ChinAI #241: The Long Road to Speech AI
A history of Chinese AI researchers at Johns Hopkins University's Center for Language and Speech Processing
Greetings from a world where…
for the rest of the college football season, this status update will be devoted to tracking the Iowa Hawkeye offense’s march to mediocrity. Did you hear about that time we gained 2 total yards in the second half? Yeah, that happened this week
…As always, the searchable archive of all past issues is here. Please please subscribe here to support ChinAI under a Guardian/Wikipedia-style tipping model (everyone gets the same content but those who can pay support access for all AND compensation for awesome ChinAI contributors).
Feature Translation: The Road to Speech AI
Context: We’ve now transitioned from the “another issue, another white paper” phase of ChinAI into the “another issue, another deep history” phase. Thanks to Zachary Arnold for sharing this longform Leiphone article (link to original Chinese), recommended by the Emerging Technology Observatory's Scout tool.
Here’s Scout’s excellent summary: Johns Hopkins University's Center for Language and Speech Processing has played a critical role in advancing the development of artificial intelligence that can understand, translate, and produce speech. A number of Chinese scientists connected to the center have played influential roles in that process. This lengthy article, which begins in 1999 and ends in the present day, describes those Chinese scientists' journeys from the center to major companies involved in the development of speaking AI, including Google and Ant Group. Their work has contributed both to the voice assistants like Siri that became popular years ago and to the rise of the large language models gaining fame today.

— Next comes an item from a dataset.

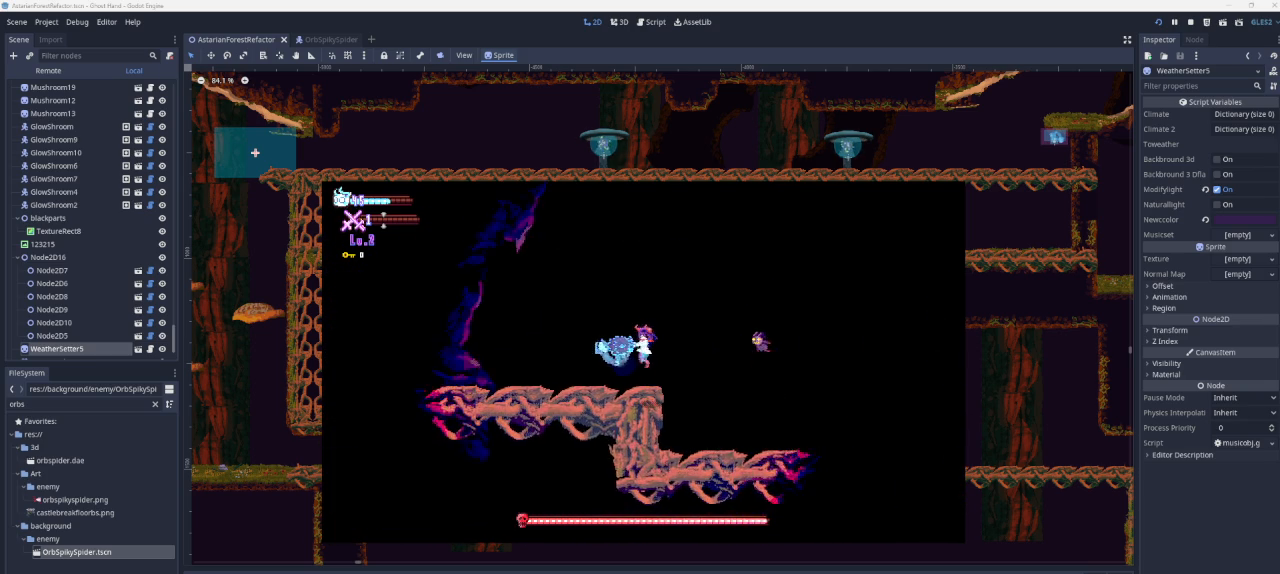
{"buttons": [], "left_stick": "left", "right_stick": "center", "events": []}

Key Passages: We begin in 1999 with Peng Xu, who has just started a PhD at Johns Hopkins University’s Center for Language and Speech Processing (CLSP), after finishing a 3-year graduate program at the Chinese Academy of Sciences.

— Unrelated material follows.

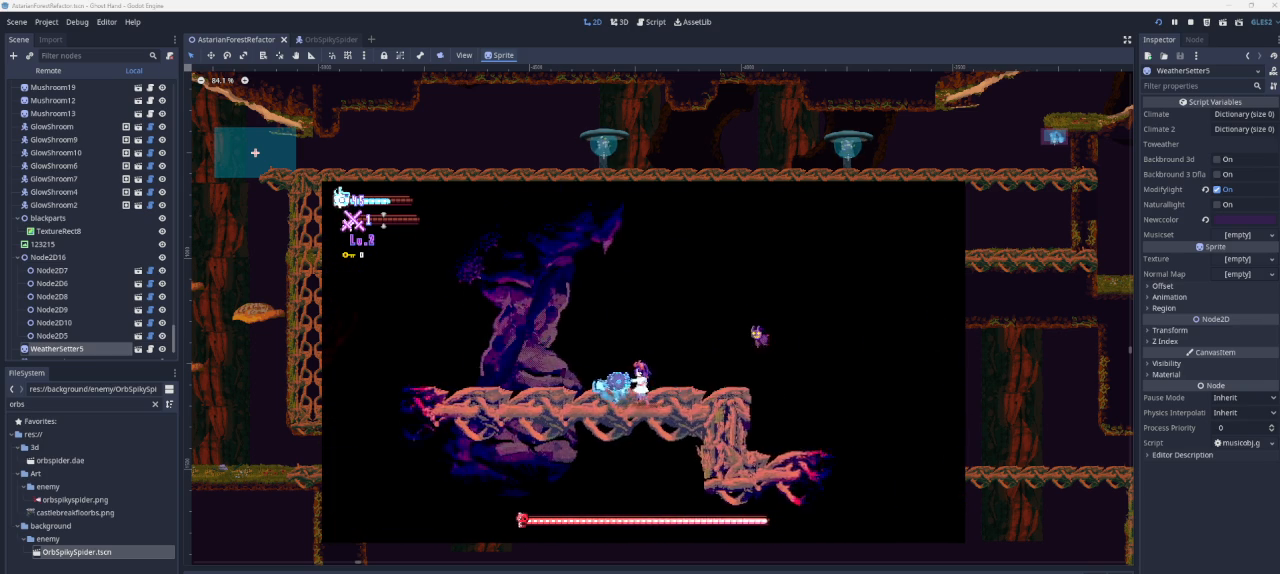
{"buttons": [], "left_stick": "left", "right_stick": "center", "events": []}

Xu chose CLSP for one main reason: to work with Frederik Jelinek, a leading expert on speech recognition. Jelinek had done groundbreaking work for IBM before coming to CLSP. At IBM, in the 1970s, he boosted IBM’s speech recognition rate from 70 to 90% and significantly increased the number of words recognized by the company’s language models.
Xuedong Huang, current CTO of Zoom, told Leiphone: “IBM was the first to do voice work. If we tell it from a historical perspective, IBM internally applied the voice method to achieve machine translation and rewrote history. This also influenced the future Transformer (breakthrough).”

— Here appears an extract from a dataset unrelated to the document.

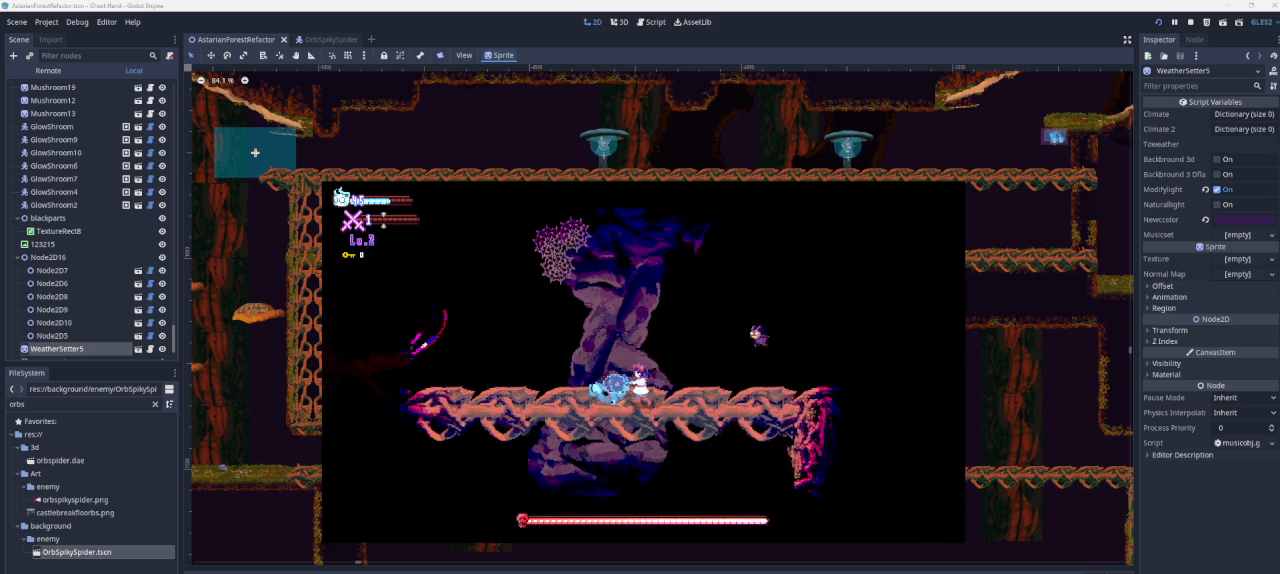
{"buttons": [], "left_stick": "left", "right_stick": "center", "events": []}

Jelinek was also a bit of a unique personality: “When there were more and more Chinese students (at CLSP), Jelinek also asked his secretary to put up an ‘English only’ sign in the office, and even paid for teachers to give English classes to Peng Xu and others.
When Jelinek first came to the United States, his dream was to study law, but he was worried that his Czech accent was too strong and his English pronunciation was slightly inferior, so he had no choice but to choose the Department of Electrical Engineering at MIT. The reason why he did this was because he was afraid that his students would suffer from language disadvantages and repeat his ‘same mistakes’.”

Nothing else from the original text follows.